Between independence in 1968 and becoming a republic in 1992, Mauritius was an independent sovereign state that shared its head of state with the United Kingdom and other states headed by Elizabeth II.

In 1968, the United Kingdom's Mauritius Independence Act 1968 granted independence to the British Crown Colony of Mauritius. The British monarch, Elizabeth II, remained head of state as Queen of Mauritius, as well as being Queen of the United Kingdom and the other Commonwealth realms.
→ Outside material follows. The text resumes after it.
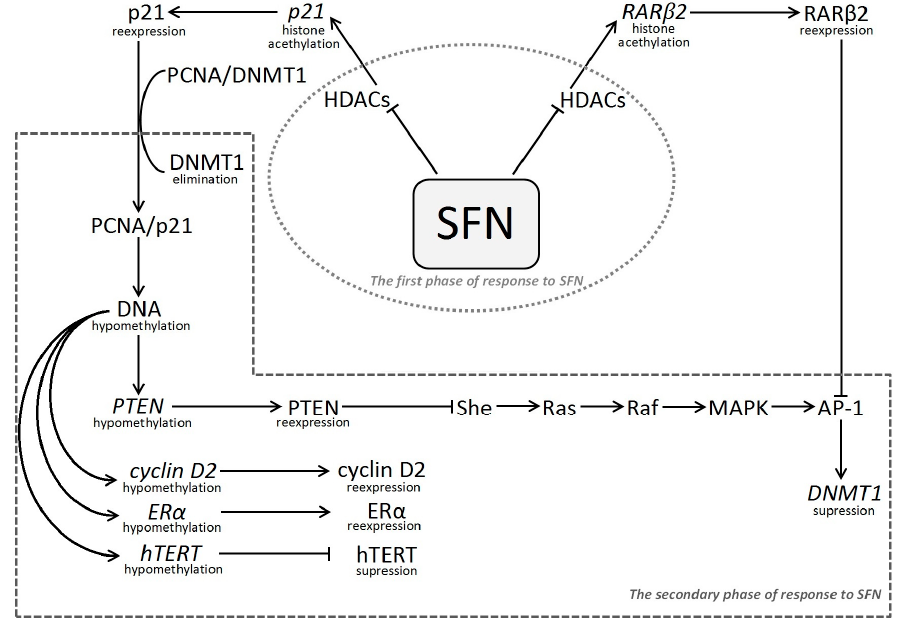
Figure 1. Schematic presentation of proposed molecular epigenetic mechanism of sulforaphane’s action including interdependence between histone modification and DNA methylation.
The monarch's constitutional roles in Mauritius were mostly delegated to the Governor-General of Mauritius.

Queen's Personal Mauritian Flag

Elizabeth II visited Mauritius 24–26 March 1972.

In 1975, a series of student protests turned violent.
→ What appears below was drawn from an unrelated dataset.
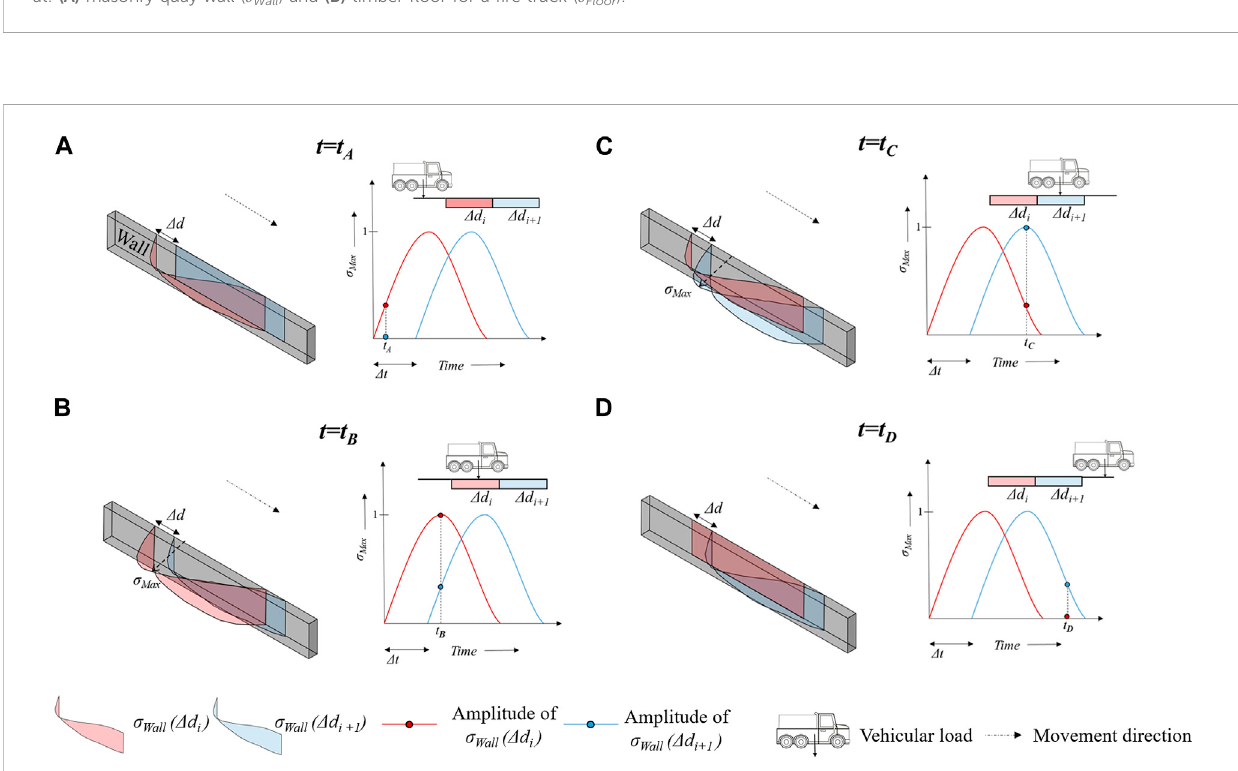
FIGURE 4 Schematicexplaining howrecordingsof step 1 are applied in step 2to thesoil-side faceof thewall inorder to dynamically simulate thepassage ofa vehicle: (A) approaching segment Δ d 1 ; (B) on top of segment Δ d 1 ; (C) on top of segment Δ d 2 ; (D) leaving segment Δ d 2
The Republic of Mauritius was proclaimed on 12 March 1992. Following the abolition of the monarchy, the last Governor General of Mauritius, Sir Veerasamy Ringadoo became the first President of Mauritius.

==Governors-General of Mauritius==
- John Shaw Rennie (12 March – 27 August 1968)
- Michel Rivalland (27 August – 3 September 1968)
- Leonard Williams (3 September 1968 – 27 December 1972)
- Raman Osman (27 December 1972 – 31 October 1977)
- Henry Garrioch (31 October 1977 – 26 April 1979)
- Dayendranath Burrenchobay (26 April 1979 – 28 December 1983)
- Seewoosagur Ramgoolam (28 December 1983 – 15 December 1985)
- Cassam Moollan (15 December 1985 – 17 January 1986) (acting)
- Veerasamy Ringadoo (17 January 1986 – 12 March 1992)

Seewoosagur Ramgoolam and then Sir Anerood Jugnauth held office as Prime Minister of Mauritius.